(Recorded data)

*****

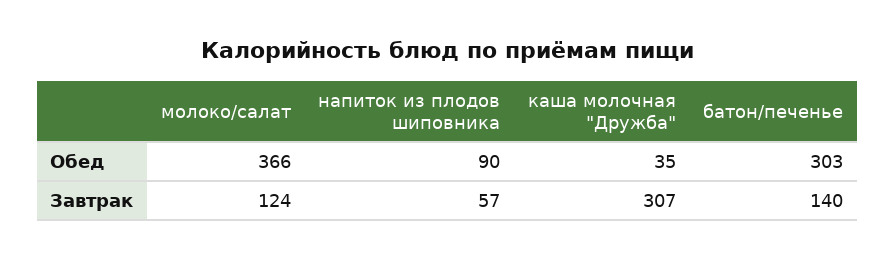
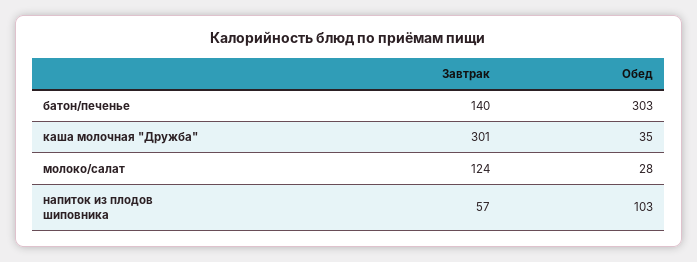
молоко/салат, Обед: 366 -> 28
напиток из плодов шиповника, Обед: 90 -> 103
каша молочная "Дружба", Завтрак: 307 -> 301

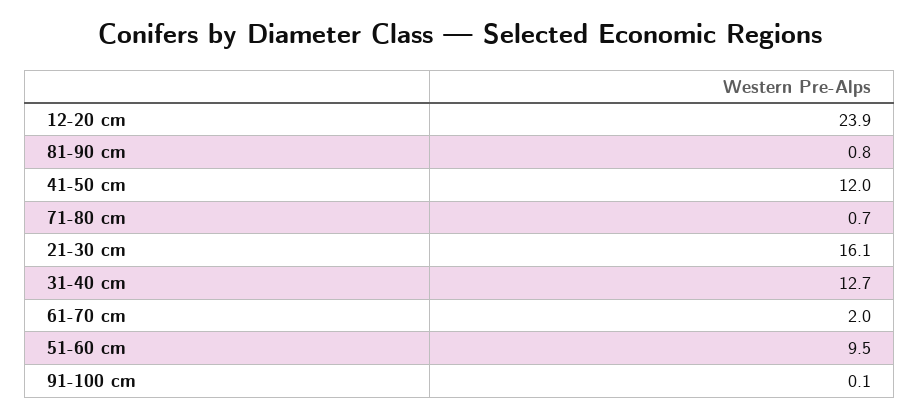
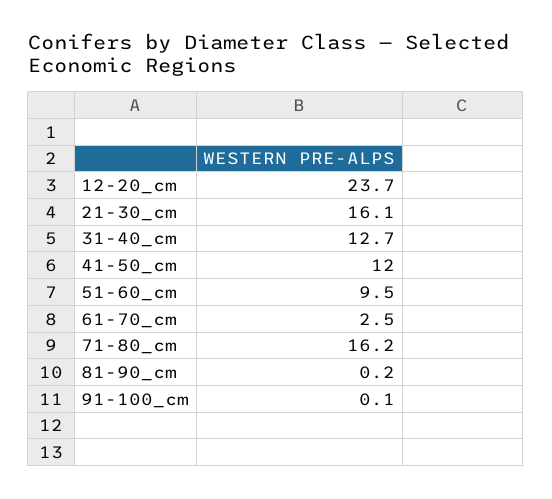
12-20 cm: 23.9 -> 23.7
81-90 cm: 0.8 -> 0.2
71-80 cm: 0.7 -> 16.2
61-70 cm: 2 -> 2.5

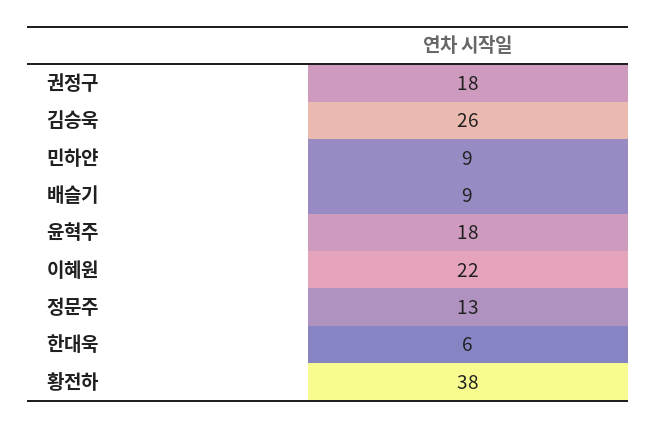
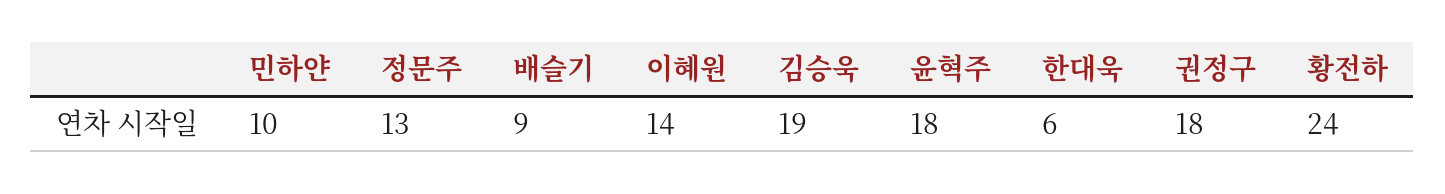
김승욱: 26 -> 19
민하얀: 9 -> 10
이혜원: 22 -> 14
황전하: 38 -> 24

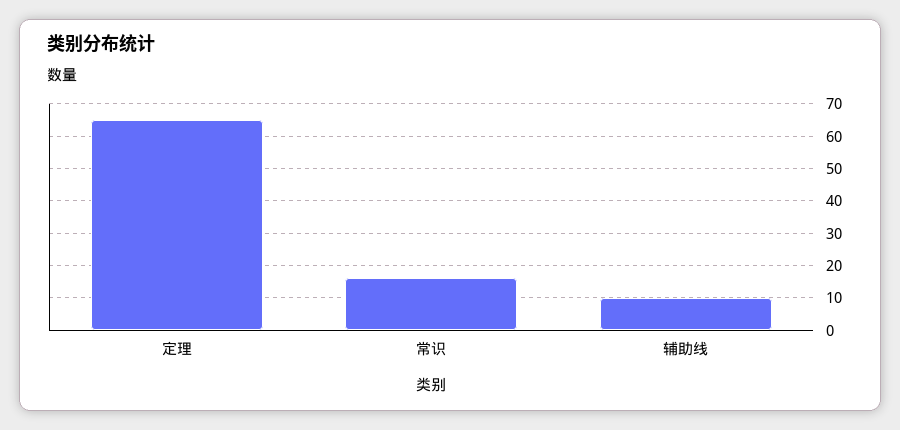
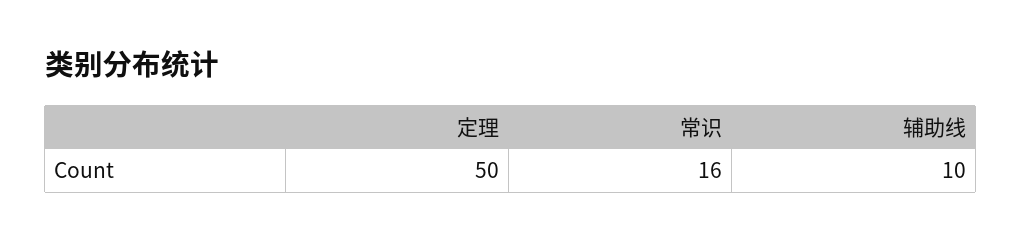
定理: 65 -> 50

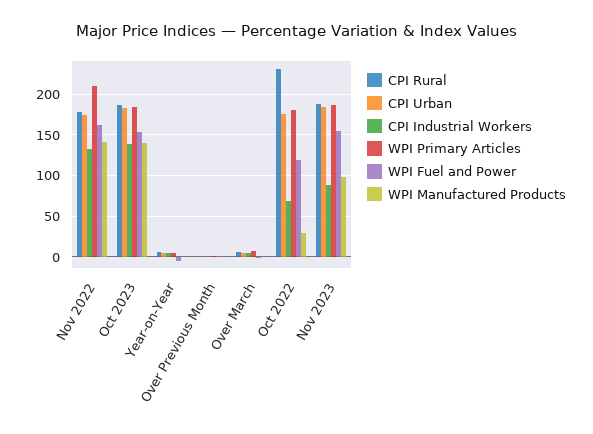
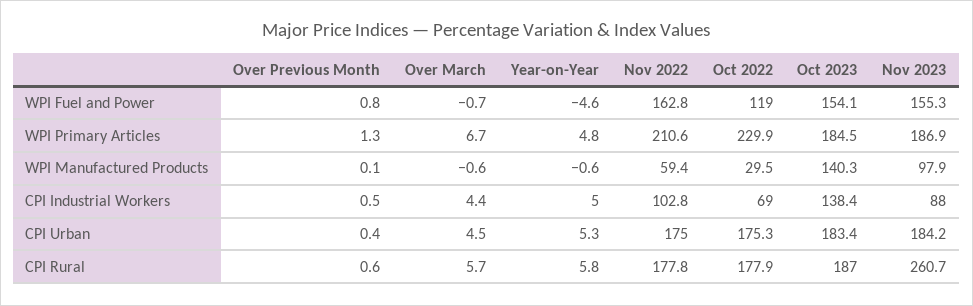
CPI Industrial Workers, Nov 2022: 130 -> 102.8
WPI Manufactured Products, Nov 2022: 140 -> 59.4
CPI Rural, Oct 2022: 230 -> 177.9
WPI Primary Articles, Oct 2022: 180 -> 229.9
CPI Rural, Nov 2023: 190 -> 260.7

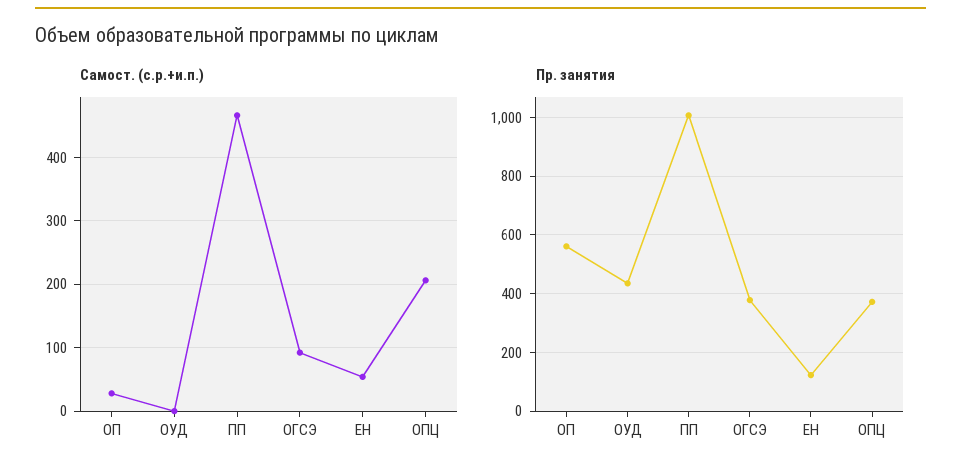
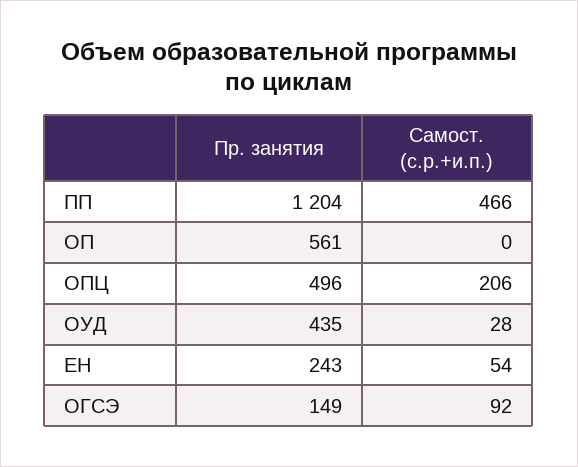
Самост. (с.р.+и.п.), ОП: 30 -> 0
Самост. (с.р.+и.п.), ОУД: 0 -> 28
Пр. занятия, ПП: 1000 -> 1204
Пр. занятия, ОГСЭ: 375 -> 149
Пр. занятия, ЕН: 125 -> 243
Пр. занятия, ОПЦ: 375 -> 496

*****

▸ **WHAT YOU HAVE TO DO**
Copy out all the records exactly, excluding pictures.

▸ **TASK ANSWER**
молоко/салат, Обед: 366 -> 28
напиток из плодов шиповника, Обед: 90 -> 103
каша молочная "Дружба", Завтрак: 307 -> 301

12-20 cm: 23.9 -> 23.7
81-90 cm: 0.8 -> 0.2
71-80 cm: 0.7 -> 16.2
61-70 cm: 2 -> 2.5

김승욱: 26 -> 19
민하얀: 9 -> 10
이혜원: 22 -> 14
황전하: 38 -> 24

定理: 65 -> 50

CPI Industrial Workers, Nov 2022: 130 -> 102.8
WPI Manufactured Products, Nov 2022: 140 -> 59.4
CPI Rural, Oct 2022: 230 -> 177.9
WPI Primary Articles, Oct 2022: 180 -> 229.9
CPI Rural, Nov 2023: 190 -> 260.7

Самост. (с.р.+и.п.), ОП: 30 -> 0
Самост. (с.р.+и.п.), ОУД: 0 -> 28
Пр. занятия, ПП: 1000 -> 1204
Пр. занятия, ОГСЭ: 375 -> 149
Пр. занятия, ЕН: 125 -> 243
Пр. занятия, ОПЦ: 375 -> 496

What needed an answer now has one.